-- TASK DESCRIPTION --
Go through the records below and report each line with "Sudamericana" in it.

Extracted records
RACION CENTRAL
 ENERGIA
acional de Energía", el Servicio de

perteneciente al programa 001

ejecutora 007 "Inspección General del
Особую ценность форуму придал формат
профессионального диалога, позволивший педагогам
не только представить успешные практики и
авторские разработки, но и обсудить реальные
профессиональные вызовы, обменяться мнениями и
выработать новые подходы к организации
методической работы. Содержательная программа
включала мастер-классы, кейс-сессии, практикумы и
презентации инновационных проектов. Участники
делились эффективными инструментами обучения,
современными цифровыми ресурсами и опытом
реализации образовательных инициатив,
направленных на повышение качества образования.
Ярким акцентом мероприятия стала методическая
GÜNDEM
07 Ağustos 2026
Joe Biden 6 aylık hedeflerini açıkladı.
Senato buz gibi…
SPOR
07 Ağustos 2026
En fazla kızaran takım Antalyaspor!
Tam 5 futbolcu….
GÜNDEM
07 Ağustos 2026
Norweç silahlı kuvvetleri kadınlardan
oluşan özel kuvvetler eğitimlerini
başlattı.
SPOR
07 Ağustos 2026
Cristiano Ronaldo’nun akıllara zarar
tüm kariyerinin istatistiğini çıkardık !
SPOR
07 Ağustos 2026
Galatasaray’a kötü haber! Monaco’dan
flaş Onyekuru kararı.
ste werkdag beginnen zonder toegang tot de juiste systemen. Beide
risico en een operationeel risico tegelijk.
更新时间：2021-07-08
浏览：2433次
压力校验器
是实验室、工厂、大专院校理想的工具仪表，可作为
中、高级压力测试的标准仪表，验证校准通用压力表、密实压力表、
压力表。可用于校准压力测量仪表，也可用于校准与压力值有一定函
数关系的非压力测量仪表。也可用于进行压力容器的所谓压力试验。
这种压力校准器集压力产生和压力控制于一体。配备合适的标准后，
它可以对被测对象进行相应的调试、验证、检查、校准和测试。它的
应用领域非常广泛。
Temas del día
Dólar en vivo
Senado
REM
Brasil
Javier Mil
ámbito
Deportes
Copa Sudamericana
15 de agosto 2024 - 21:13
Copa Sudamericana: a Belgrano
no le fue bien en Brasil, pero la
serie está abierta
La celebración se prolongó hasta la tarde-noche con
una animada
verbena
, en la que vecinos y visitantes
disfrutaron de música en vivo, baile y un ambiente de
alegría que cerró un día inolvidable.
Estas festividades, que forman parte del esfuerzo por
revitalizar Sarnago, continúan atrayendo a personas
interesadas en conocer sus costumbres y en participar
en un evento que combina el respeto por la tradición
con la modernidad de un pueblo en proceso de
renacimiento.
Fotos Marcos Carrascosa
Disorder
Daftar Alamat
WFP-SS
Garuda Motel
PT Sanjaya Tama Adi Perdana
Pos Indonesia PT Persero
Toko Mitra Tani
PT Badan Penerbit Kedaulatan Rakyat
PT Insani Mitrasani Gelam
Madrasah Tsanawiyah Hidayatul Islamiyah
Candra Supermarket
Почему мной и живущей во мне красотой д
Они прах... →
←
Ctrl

-- REPLY --
Copa Sudamericana
Copa Sudamericana: a Belgrano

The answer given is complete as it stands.